Another Zainab
ANOTHER year, another Zainab — two little girls who shared a name and met the same terrible fate. In 2018, it was an eight-year-old who was abducted, raped and murdered in Kasur. This time, it is a two-and-a-half-year-old violated and slain in Charsadda. She had gone out to play with other children when she was kidnapped; her body was found in a field the next day. Of course, there have been many more such victims. To list but some from the last few weeks alone: five-year-old Mawrah, raped and killed in Karachi, her body torched and discarded on a garbage heap; an eight-year-old boy sodomised and murdered, also in Karachi; and a 12-year-old boy gang raped by five men in Jhang who was rescued by his father.
Looking further back, who can forget the Kasur child porn scandal in 2015, which has been followed by more incidents of child rape in the district, making it almost a byword for this heinous crime?
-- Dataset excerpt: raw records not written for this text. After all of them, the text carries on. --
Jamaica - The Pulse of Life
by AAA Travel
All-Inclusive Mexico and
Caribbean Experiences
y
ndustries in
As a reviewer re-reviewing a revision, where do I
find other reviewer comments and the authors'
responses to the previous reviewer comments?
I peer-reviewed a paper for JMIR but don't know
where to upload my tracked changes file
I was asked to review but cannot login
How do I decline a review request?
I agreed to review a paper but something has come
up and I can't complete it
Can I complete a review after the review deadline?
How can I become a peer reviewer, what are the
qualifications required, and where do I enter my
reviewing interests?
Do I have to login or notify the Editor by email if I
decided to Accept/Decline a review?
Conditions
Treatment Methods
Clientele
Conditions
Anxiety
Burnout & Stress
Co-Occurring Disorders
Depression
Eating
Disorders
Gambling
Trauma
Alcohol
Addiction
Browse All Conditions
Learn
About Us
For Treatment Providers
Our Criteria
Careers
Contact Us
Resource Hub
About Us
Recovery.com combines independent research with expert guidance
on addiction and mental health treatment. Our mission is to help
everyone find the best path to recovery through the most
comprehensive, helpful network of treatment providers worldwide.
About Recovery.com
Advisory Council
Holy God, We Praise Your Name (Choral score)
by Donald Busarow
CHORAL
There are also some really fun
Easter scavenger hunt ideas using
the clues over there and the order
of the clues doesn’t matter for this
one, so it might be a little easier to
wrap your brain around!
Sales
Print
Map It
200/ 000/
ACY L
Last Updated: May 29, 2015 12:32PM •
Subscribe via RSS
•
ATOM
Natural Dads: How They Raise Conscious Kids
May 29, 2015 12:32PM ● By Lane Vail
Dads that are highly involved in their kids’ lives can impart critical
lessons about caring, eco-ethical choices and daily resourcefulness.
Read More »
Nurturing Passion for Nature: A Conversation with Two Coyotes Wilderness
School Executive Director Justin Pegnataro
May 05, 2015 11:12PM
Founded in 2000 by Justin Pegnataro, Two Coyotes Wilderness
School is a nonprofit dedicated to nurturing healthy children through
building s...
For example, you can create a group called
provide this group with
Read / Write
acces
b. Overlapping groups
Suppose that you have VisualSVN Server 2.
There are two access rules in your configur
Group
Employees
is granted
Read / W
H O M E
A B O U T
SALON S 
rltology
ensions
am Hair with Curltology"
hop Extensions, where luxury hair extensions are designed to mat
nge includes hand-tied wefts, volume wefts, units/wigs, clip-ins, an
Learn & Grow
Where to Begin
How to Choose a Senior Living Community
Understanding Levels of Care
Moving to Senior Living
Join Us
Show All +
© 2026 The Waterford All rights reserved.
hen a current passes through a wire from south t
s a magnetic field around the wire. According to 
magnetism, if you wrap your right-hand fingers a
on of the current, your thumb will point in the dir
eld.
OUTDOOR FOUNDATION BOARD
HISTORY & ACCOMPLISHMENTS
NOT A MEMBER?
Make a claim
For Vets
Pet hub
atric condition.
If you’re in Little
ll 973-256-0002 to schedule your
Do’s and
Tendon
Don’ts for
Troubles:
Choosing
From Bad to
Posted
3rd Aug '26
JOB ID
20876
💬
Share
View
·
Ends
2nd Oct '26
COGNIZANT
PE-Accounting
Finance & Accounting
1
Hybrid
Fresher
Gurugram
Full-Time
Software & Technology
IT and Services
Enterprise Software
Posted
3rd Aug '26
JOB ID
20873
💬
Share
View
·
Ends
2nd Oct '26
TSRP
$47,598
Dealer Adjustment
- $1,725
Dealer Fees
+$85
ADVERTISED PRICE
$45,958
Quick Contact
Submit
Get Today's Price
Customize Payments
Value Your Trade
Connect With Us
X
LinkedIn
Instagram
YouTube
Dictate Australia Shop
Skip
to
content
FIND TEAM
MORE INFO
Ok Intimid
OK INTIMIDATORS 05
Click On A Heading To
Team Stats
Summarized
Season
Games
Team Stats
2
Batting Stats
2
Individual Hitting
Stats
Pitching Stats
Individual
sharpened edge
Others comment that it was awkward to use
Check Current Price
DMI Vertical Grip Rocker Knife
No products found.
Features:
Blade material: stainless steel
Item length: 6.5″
That episode laid to rest the fanciful notion that depravity in this society could not plumb such depths as to profit off the bodies of innocent children, let alone snuff out their lives. However, it was in January 2018, when the story of the horrors visited upon Zainab in Kasur sparked national outrage — particularly when it was learnt that 12 girls before her had also been raped and killed in the area — that it seemed a corner had been turned. The public had had enough of the impunity with which child rapists acted and of the police’s lackadaisical, often callous, approach towards bringing perpetrators to book. Nevertheless, it took over two years before the Zainab Alert, Recovery and Response Act was passed. The purpose of the much-needed legislation is to expedite procedures and synchronise the workings of various bodies responsible for recovering missing and abducted children. It also mandates the setting up of a helpline and the Zainab Alert Response and Recovery Agency to send out alerts upon receiving information that a child has gone missing. According to research in the US, in 76pc of the child homicides studied, the minor was dead within three hours of abduction, and in 88.5pc of the cases, the child was dead within 24 hours. There is thus in most cases a very small window of opportunity to save a child’s life. An alert effectively used can be a critical tool.
A good piece of legislation, ZARRA must be implemented without any delay. Otherwise it will be no better than the existing child protection laws in the country that have no practical footprint. Also, given that abusers are often people known to the victims, there must be more open conversations in schools with students about sexual violence. Prudishness will only leave our young ones vulnerable to the monsters amongst us.